El documento estaba firmado por un alto funcionario de la Presidencia del Consejo.
Hice rápidamente mi equipaje, dos maletas en total; mandé mi gran baúl rescatado de Berlín a un guardamuebles parisino.
Generosamente, mi viejo amigo guardó turno en la estación de Lyon y después de varias horas de espera consiguió dos billetes para Aviñón.
Era muy difícil encontrar un vehículo en aquel entonces; me pasé toda una hora en el bordillo de la acera, con mis dos maletas a los pies, esperando coger un taxi al vuelo. Al cabo de esa hora, por fin uno se paró.

 

Era una radiante jornada de primavera.
Atravesé la ciudad de este a oeste; la orilla derecha desfilaba melancólicamente ante mis ojos con sus maravillosas perspectivas que se perdían en el infinito.
Me parecía más hermosa que nunca en su imponente majestuosidad y, al pasar por delante de ella, me arrancaba una dolorosa despedida.
En la plaza de la Bastilla, mientras el taxista disminuía un poco la velocidad, tuve un sobresalto. Una joven muy elegante se subió al estribo del coche y, sujetándose a la portezuela, me dijo con una encantadora sonrisa, como si aquella fuese una visita de cortesía:
—¿Me permite, señora? Es por reservar el coche.
Delante de la estación de Lyon, el embotellamiento era tal que el conductor tuvo que dejarme en la parte baja de la rampa.
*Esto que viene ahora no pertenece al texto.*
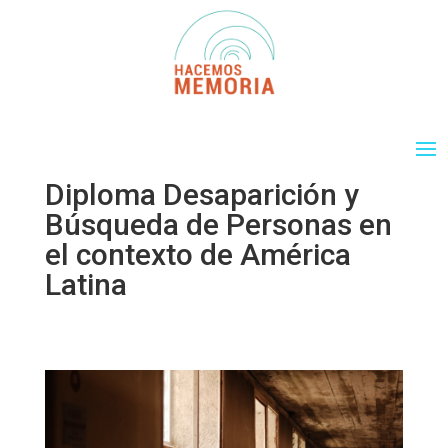
Diploma Desaparición y
Búsqueda de Personas en
el contexto de América
Latina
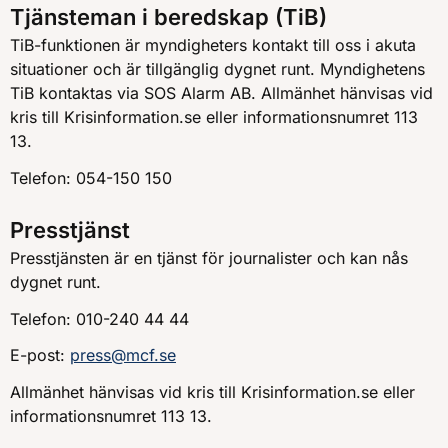
Tjänsteman i beredskap (TiB)
TiB-funktionen är myndigheters kontakt till oss i akuta
situationer och är tillgänglig dygnet runt. Myndighetens
TiB kontaktas via SOS Alarm AB. Allmänhet hänvisas vid
kris till Krisinformation.se eller informationsnumret 113
13.
Telefon: 054-150 150
Presstjänst
Presstjänsten är en tjänst för journalister och kan nås
dygnet runt.
Telefon: 010-240 44 44
E-post:
press@mcf.se
Allmänhet hänvisas vid kris till Krisinformation.se eller
informationsnumret 113 13.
Menos mal que un borrachín me ofreció sus servicios de maletero improvisado. Se las apañó bastante bien.
Media hora más tarde, nos pusimos en marcha.
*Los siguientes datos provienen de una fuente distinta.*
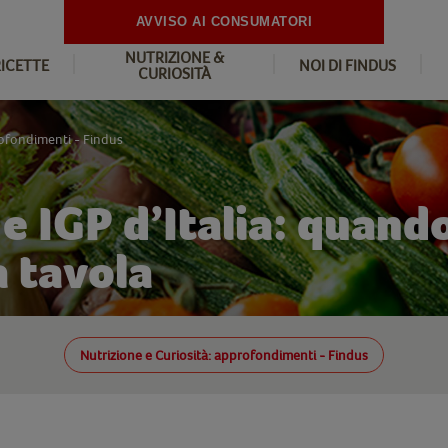
AVVISO AI CONSUMATORI
NUTRIZIONE &
RICETTE
NOI DI FINDUS
CURIOSITÀ
rofondimenti - Findus
e IGP d’Italia: quand
a tavola
Nutrizione e Curiosità: approfondimenti - Findus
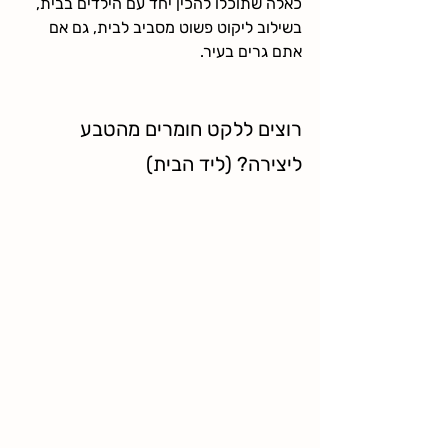
כאלה שתוכלו להכין יחד עם הילדים בבית, 
בשילוב ליקוט פשוט מסביב לבית, גם אם 
אתם גרים בעיר.
רוצים ללקט חומרים מהטבע 
ליצירה? (ליד הבית)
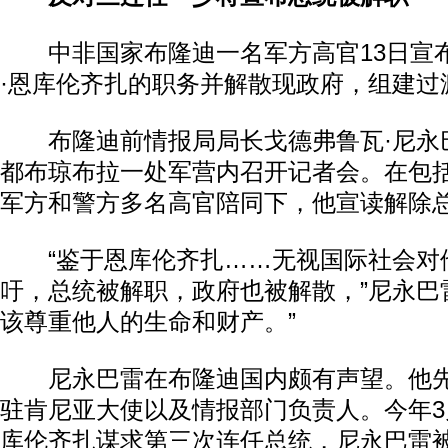
中非国家布隆迪一名军方高官13日宣
·恩库伦齐扎的职务并解散现政府，组建过
布隆迪前情报局局长戈德弗鲁瓦·尼永
都布琼布拉一处军营内召开记者会。在包
军方和警方多名高官陪同下，他宣读解除
动物
“鉴于恩库伦齐扎……无视国际社会对
吁，总统被解职，政府也被解散，”尼永巴
该尊重他人的生命和财产。”
尼永巴雷在布隆迪国内颇有声望。他先
驻肯尼亚大使以及情报部门负责人。今年3
库伦齐扎谋求第三次连任总统，尼永巴雷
El silencio de los campos, la paz de los alrededores, el desfile de alegres paisajes, todo eso existía aún en su pleno esplendor. Entre nosotros hablábamos poco. Nuestros pensamientos se dirigían a los países invadidos, a la oscura noche que iba a cernirse sobre Francia.
Tres días más tarde, París era bombardeado. Hubo un millar de víctimas.
Se había desencadenado la guerra en Francia. Los alemanes se acercaban a la capital.